- **Instrucción**: Vuelve a escribir las líneas de todos los registros sustituyendo "USD" por "EUR" y sin cambiar nada más.

Registros de una fuente de datos:
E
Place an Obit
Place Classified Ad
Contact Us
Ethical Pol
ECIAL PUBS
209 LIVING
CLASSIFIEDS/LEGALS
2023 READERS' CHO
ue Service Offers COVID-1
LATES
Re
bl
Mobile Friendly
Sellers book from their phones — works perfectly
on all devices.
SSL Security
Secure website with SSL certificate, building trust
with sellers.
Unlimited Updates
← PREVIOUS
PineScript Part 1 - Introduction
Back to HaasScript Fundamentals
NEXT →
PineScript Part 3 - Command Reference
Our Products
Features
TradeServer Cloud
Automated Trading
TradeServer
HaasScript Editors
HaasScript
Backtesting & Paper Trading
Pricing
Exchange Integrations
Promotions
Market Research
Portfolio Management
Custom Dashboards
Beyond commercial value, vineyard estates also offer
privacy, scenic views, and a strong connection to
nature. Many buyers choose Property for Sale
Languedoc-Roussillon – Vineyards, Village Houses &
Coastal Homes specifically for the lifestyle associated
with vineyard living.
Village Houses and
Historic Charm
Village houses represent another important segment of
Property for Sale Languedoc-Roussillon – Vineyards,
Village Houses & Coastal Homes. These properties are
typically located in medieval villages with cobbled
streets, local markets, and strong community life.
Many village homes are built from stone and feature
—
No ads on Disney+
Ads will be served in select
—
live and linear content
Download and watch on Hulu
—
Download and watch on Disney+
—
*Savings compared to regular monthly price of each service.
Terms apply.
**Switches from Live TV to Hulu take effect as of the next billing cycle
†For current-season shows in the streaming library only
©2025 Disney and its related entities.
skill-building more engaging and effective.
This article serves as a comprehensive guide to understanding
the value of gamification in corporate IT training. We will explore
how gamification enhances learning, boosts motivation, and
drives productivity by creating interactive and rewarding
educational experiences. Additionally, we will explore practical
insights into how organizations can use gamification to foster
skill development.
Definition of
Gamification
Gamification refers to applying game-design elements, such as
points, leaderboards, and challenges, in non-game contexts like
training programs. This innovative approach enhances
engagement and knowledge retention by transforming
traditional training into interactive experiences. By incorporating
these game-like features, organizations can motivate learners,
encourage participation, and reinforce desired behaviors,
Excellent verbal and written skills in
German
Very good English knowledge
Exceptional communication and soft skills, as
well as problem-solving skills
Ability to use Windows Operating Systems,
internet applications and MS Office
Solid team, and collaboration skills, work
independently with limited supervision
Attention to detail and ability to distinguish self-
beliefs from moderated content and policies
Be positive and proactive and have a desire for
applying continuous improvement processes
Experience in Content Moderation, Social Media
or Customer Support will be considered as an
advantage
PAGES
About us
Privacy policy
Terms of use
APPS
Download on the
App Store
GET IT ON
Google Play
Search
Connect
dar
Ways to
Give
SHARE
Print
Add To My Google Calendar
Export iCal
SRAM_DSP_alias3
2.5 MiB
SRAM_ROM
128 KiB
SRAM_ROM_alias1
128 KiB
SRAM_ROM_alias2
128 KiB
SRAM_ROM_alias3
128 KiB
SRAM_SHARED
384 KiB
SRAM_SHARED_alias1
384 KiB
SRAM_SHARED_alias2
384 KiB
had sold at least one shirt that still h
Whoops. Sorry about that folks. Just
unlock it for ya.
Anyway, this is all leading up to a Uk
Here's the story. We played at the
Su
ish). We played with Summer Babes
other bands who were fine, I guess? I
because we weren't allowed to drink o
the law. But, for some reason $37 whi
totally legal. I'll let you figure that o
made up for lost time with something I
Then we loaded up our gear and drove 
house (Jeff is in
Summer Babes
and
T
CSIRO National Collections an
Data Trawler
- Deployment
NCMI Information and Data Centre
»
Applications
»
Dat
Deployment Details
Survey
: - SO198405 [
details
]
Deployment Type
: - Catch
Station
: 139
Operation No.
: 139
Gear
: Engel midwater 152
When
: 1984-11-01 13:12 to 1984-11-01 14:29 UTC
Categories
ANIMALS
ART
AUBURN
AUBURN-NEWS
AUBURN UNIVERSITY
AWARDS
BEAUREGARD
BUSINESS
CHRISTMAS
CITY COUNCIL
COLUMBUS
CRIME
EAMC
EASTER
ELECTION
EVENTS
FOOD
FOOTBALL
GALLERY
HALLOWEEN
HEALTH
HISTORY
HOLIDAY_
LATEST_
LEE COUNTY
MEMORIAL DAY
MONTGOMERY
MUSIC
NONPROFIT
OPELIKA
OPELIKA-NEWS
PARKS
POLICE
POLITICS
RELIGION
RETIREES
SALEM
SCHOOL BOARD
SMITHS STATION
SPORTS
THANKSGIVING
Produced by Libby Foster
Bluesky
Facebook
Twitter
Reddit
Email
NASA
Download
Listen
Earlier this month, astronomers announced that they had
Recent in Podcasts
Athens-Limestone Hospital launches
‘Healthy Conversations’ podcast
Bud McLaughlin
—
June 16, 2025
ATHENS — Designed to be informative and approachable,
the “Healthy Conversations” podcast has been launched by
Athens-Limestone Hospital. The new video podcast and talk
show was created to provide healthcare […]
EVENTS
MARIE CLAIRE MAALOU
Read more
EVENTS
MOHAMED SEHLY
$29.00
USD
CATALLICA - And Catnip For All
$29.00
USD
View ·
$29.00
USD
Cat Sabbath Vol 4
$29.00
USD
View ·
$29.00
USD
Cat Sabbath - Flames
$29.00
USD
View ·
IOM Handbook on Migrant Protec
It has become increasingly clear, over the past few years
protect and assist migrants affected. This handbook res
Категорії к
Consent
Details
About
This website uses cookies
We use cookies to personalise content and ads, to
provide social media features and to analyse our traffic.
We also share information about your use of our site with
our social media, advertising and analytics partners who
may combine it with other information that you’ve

- **Respuesta**:
E
Place an Obit
Place Classified Ad
Contact Us
Ethical Pol
ECIAL PUBS
209 LIVING
CLASSIFIEDS/LEGALS
2023 READERS' CHO
ue Service Offers COVID-1
LATES
Re
bl
Mobile Friendly
Sellers book from their phones — works perfectly
on all devices.
SSL Security
Secure website with SSL certificate, building trust
with sellers.
Unlimited Updates
← PREVIOUS
PineScript Part 1 - Introduction
Back to HaasScript Fundamentals
NEXT →
PineScript Part 3 - Command Reference
Our Products
Features
TradeServer Cloud
Automated Trading
TradeServer
HaasScript Editors
HaasScript
Backtesting & Paper Trading
Pricing
Exchange Integrations
Promotions
Market Research
Portfolio Management
Custom Dashboards
Beyond commercial value, vineyard estates also offer
privacy, scenic views, and a strong connection to
nature. Many buyers choose Property for Sale
Languedoc-Roussillon – Vineyards, Village Houses &
Coastal Homes specifically for the lifestyle associated
with vineyard living.
Village Houses and
Historic Charm
Village houses represent another important segment of
Property for Sale Languedoc-Roussillon – Vineyards,
Village Houses & Coastal Homes. These properties are
typically located in medieval villages with cobbled
streets, local markets, and strong community life.
Many village homes are built from stone and feature
—
No ads on Disney+
Ads will be served in select
—
live and linear content
Download and watch on Hulu
—
Download and watch on Disney+
—
*Savings compared to regular monthly price of each service.
Terms apply.
**Switches from Live TV to Hulu take effect as of the next billing cycle
†For current-season shows in the streaming library only
©2025 Disney and its related entities.
skill-building more engaging and effective.
This article serves as a comprehensive guide to understanding
the value of gamification in corporate IT training. We will explore
how gamification enhances learning, boosts motivation, and
drives productivity by creating interactive and rewarding
educational experiences. Additionally, we will explore practical
insights into how organizations can use gamification to foster
skill development.
Definition of
Gamification
Gamification refers to applying game-design elements, such as
points, leaderboards, and challenges, in non-game contexts like
training programs. This innovative approach enhances
engagement and knowledge retention by transforming
traditional training into interactive experiences. By incorporating
these game-like features, organizations can motivate learners,
encourage participation, and reinforce desired behaviors,
Excellent verbal and written skills in
German
Very good English knowledge
Exceptional communication and soft skills, as
well as problem-solving skills
Ability to use Windows Operating Systems,
internet applications and MS Office
Solid team, and collaboration skills, work
independently with limited supervision
Attention to detail and ability to distinguish self-
beliefs from moderated content and policies
Be positive and proactive and have a desire for
applying continuous improvement processes
Experience in Content Moderation, Social Media
or Customer Support will be considered as an
advantage
PAGES
About us
Privacy policy
Terms of use
APPS
Download on the
App Store
GET IT ON
Google Play
Search
Connect
dar
Ways to
Give
SHARE
Print
Add To My Google Calendar
Export iCal
SRAM_DSP_alias3
2.5 MiB
SRAM_ROM
128 KiB
SRAM_ROM_alias1
128 KiB
SRAM_ROM_alias2
128 KiB
SRAM_ROM_alias3
128 KiB
SRAM_SHARED
384 KiB
SRAM_SHARED_alias1
384 KiB
SRAM_SHARED_alias2
384 KiB
had sold at least one shirt that still h
Whoops. Sorry about that folks. Just
unlock it for ya.
Anyway, this is all leading up to a Uk
Here's the story. We played at the
Su
ish). We played with Summer Babes
other bands who were fine, I guess? I
because we weren't allowed to drink o
the law. But, for some reason $37 whi
totally legal. I'll let you figure that o
made up for lost time with something I
Then we loaded up our gear and drove 
house (Jeff is in
Summer Babes
and
T
CSIRO National Collections an
Data Trawler
- Deployment
NCMI Information and Data Centre
»
Applications
»
Dat
Deployment Details
Survey
: - SO198405 [
details
]
Deployment Type
: - Catch
Station
: 139
Operation No.
: 139
Gear
: Engel midwater 152
When
: 1984-11-01 13:12 to 1984-11-01 14:29 UTC
Categories
ANIMALS
ART
AUBURN
AUBURN-NEWS
AUBURN UNIVERSITY
AWARDS
BEAUREGARD
BUSINESS
CHRISTMAS
CITY COUNCIL
COLUMBUS
CRIME
EAMC
EASTER
ELECTION
EVENTS
FOOD
FOOTBALL
GALLERY
HALLOWEEN
HEALTH
HISTORY
HOLIDAY_
LATEST_
LEE COUNTY
MEMORIAL DAY
MONTGOMERY
MUSIC
NONPROFIT
OPELIKA
OPELIKA-NEWS
PARKS
POLICE
POLITICS
RELIGION
RETIREES
SALEM
SCHOOL BOARD
SMITHS STATION
SPORTS
THANKSGIVING
Produced by Libby Foster
Bluesky
Facebook
Twitter
Reddit
Email
NASA
Download
Listen
Earlier this month, astronomers announced that they had
Recent in Podcasts
Athens-Limestone Hospital launches
‘Healthy Conversations’ podcast
Bud McLaughlin
—
June 16, 2025
ATHENS — Designed to be informative and approachable,
the “Healthy Conversations” podcast has been launched by
Athens-Limestone Hospital. The new video podcast and talk
show was created to provide healthcare […]
EVENTS
MARIE CLAIRE MAALOU
Read more
EVENTS
MOHAMED SEHLY
$29.00
EUR
CATALLICA - And Catnip For All
$29.00
EUR
View ·
$29.00
EUR
Cat Sabbath Vol 4
$29.00
EUR
View ·
$29.00
EUR
Cat Sabbath - Flames
$29.00
EUR
View ·
IOM Handbook on Migrant Protec
It has become increasingly clear, over the past few years
protect and assist migrants affected. This handbook res
Категорії к
Consent
Details
About
This website uses cookies
We use cookies to personalise content and ads, to
provide social media features and to analyse our traffic.
We also share information about your use of our site with
our social media, advertising and analytics partners who
may combine it with other information that you’ve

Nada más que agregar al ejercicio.